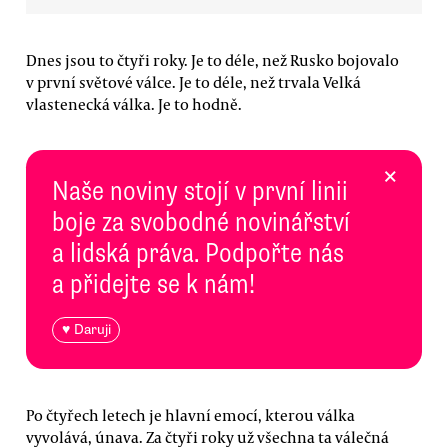
Dnes jsou to čtyři roky. Je to déle, než Rusko bojovalo
v první světové válce. Je to déle, než trvala Velká
vlastenecká válka. Je to hodně.
×
Naše noviny stojí v první linii
boje za svobodné novinářství
a lidská práva. Podpořte nás
a přidejte se k nám!
♥ Daruji
Po čtyřech letech je hlavní emocí, kterou válka
vyvolává, únava. Za čtyři roky už všechna ta válečná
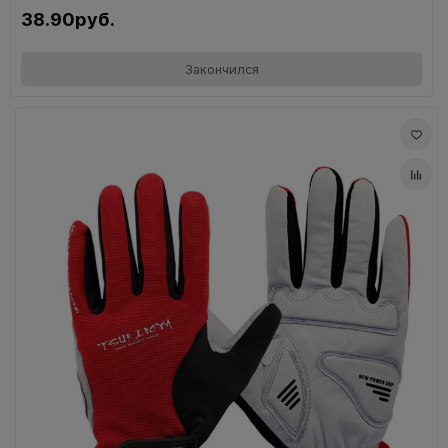
38.90руб.
Закончился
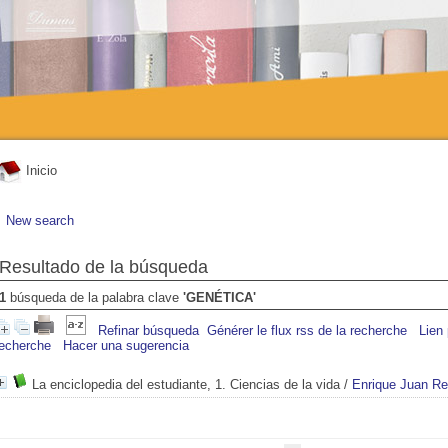
Inicio
New search
Resultado de la búsqueda
1
búsqueda de la palabra clave
'GENÉTICA'
Refinar búsqueda
Générer le flux rss de la recherche
Lien
recherche
Hacer una sugerencia
La enciclopedia del estudiante, 1. Ciencias de la vida
/
Enrique Juan Re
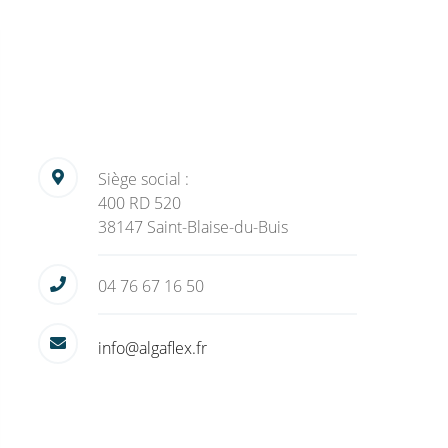
Siège social :
400 RD 520
38147 Saint-Blaise-du-Buis
04 76 67 16 50
info@algaflex.fr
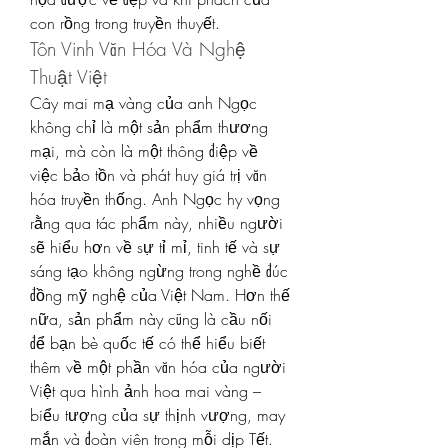
con rồng trong truyền thuyết.
Tôn Vinh Văn Hóa Và Nghệ 
Thuật Việt
Cây mai mạ vàng của anh Ngọc 
không chỉ là một sản phẩm thương 
mại, mà còn là một thông điệp về 
việc bảo tồn và phát huy giá trị văn 
hóa truyền thống. Anh Ngọc hy vọng 
rằng qua tác phẩm này, nhiều người 
sẽ hiểu hơn về sự tỉ mỉ, tinh tế và sự 
sáng tạo không ngừng trong nghề đúc 
đồng mỹ nghệ của Việt Nam. Hơn thế 
nữa, sản phẩm này cũng là cầu nối 
để bạn bè quốc tế có thể hiểu biết 
thêm về một phần văn hóa của người 
Việt qua hình ảnh hoa mai vàng – 
biểu tượng của sự thịnh vượng, may 
mắn và đoàn viên trong mỗi dịp Tết.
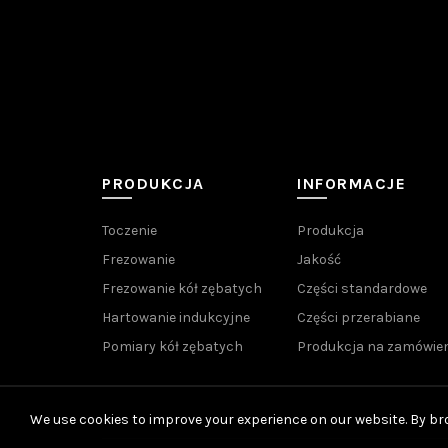
PRODUKCJA
INFORMACJE
Toczenie
Produkcja
Frezowanie
Jakość
Frezowanie kół zębatych
Części standardowe
Hartowanie indukcyjne
Części przerabiane
Pomiary kół zębatych
Produkcja na zamówien
We use cookies to improve your experience on our website. By bro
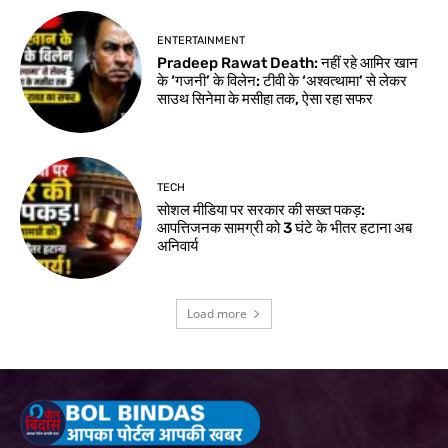
ENTERTAINMENT
Pradeep Rawat Death: नहीं रहे आमिर खान
के ‘गजनी’ के विलेन: टीवी के ‘अश्वत्थामा’ से लेकर
साउथ सिनेमा के मसीहा तक, ऐसा रहा सफर
TECH
सोशल मीडिया पर सरकार की सख्त पकड़:
आपत्तिजनक सामग्री को 3 घंटे के भीतर हटाना अब
अनिवार्य
Load more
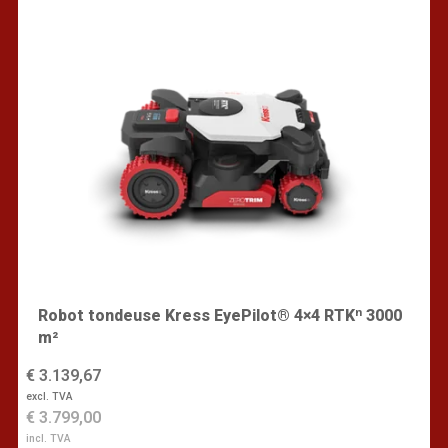
Robot tondeuse Kress EyePilot® 4×4 RTKⁿ 3000
m²
€ 3.139,67
excl. TVA
€ 3.799,00
incl. TVA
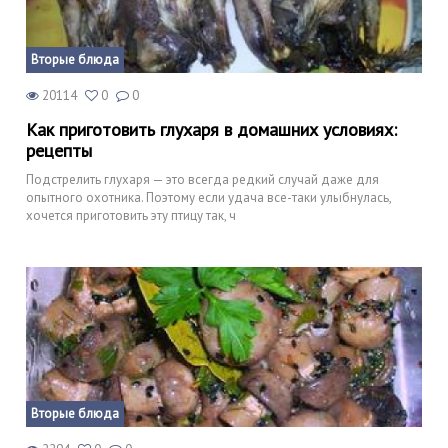
Вторые блюда
20114
0
0
Как приготовить глухаря в домашних условиях:
рецепты
Подстрелить глухаря — это всегда редкий случай даже для
опытного охотника. Поэтому если удача все-таки улыбнулась,
хочется приготовить эту птицу так, ч
Вторые блюда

Exercise description: Each entry above should be restated word for word, though no picture may appear in the copy.

Response to the exercise:
Dnes jsou to čtyři roky. Je to déle, než Rusko bojovalo
v první světové válce. Je to déle, než trvala Velká
vlastenecká válka. Je to hodně.
×
Naše noviny stojí v první linii
boje za svobodné novinářství
a lidská práva. Podpořte nás
a přidejte se k nám!
♥ Daruji
Po čtyřech letech je hlavní emocí, kterou válka
vyvolává, únava. Za čtyři roky už všechna ta válečná
38.90руб.
Закончился
Inicio
New search
Resultado de la búsqueda
1
búsqueda de la palabra clave
'GENÉTICA'
Refinar búsqueda
Générer le flux rss de la recherche
Lien
recherche
Hacer una sugerencia
La enciclopedia del estudiante, 1. Ciencias de la vida
/
Enrique Juan Re
Siège social :
400 RD 520
38147 Saint-Blaise-du-Buis
04 76 67 16 50
info@algaflex.fr
con rồng trong truyền thuyết.
Tôn Vinh Văn Hóa Và Nghệ 
Thuật Việt
Cây mai mạ vàng của anh Ngọc 
không chỉ là một sản phẩm thương 
mại, mà còn là một thông điệp về 
việc bảo tồn và phát huy giá trị văn 
hóa truyền thống. Anh Ngọc hy vọng 
rằng qua tác phẩm này, nhiều người 
sẽ hiểu hơn về sự tỉ mỉ, tinh tế và sự 
sáng tạo không ngừng trong nghề đúc 
đồng mỹ nghệ của Việt Nam. Hơn thế 
nữa, sản phẩm này cũng là cầu nối 
để bạn bè quốc tế có thể hiểu biết 
thêm về một phần văn hóa của người 
Việt qua hình ảnh hoa mai vàng – 
biểu tượng của sự thịnh vượng, may 
mắn và đoàn viên trong mỗi dịp Tết.
PRODUKCJA
INFORMACJE
Toczenie
Produkcja
Frezowanie
Jakość
Frezowanie kół zębatych
Części standardowe
Hartowanie indukcyjne
Części przerabiane
Pomiary kół zębatych
Produkcja na zamówien
We use cookies to improve your experience on our website. By bro
ENTERTAINMENT
Pradeep Rawat Death: नहीं रहे आमिर खान
के ‘गजनी’ के विलेन: टीवी के ‘अश्वत्थामा’ से लेकर
साउथ सिनेमा के मसीहा तक, ऐसा रहा सफर
TECH
सोशल मीडिया पर सरकार की सख्त पकड़:
आपत्तिजनक सामग्री को 3 घंटे के भीतर हटाना अब
अनिवार्य
Load more
Robot tondeuse Kress EyePilot® 4×4 RTKⁿ 3000
m²
€ 3.139,67
excl. TVA
€ 3.799,00
incl. TVA
Вторые блюда
20114
0
0
Как приготовить глухаря в домашних условиях:
рецепты
Подстрелить глухаря — это всегда редкий случай даже для
опытного охотника. Поэтому если удача все-таки улыбнулась,
хочется приготовить эту птицу так, ч
Вторые блюда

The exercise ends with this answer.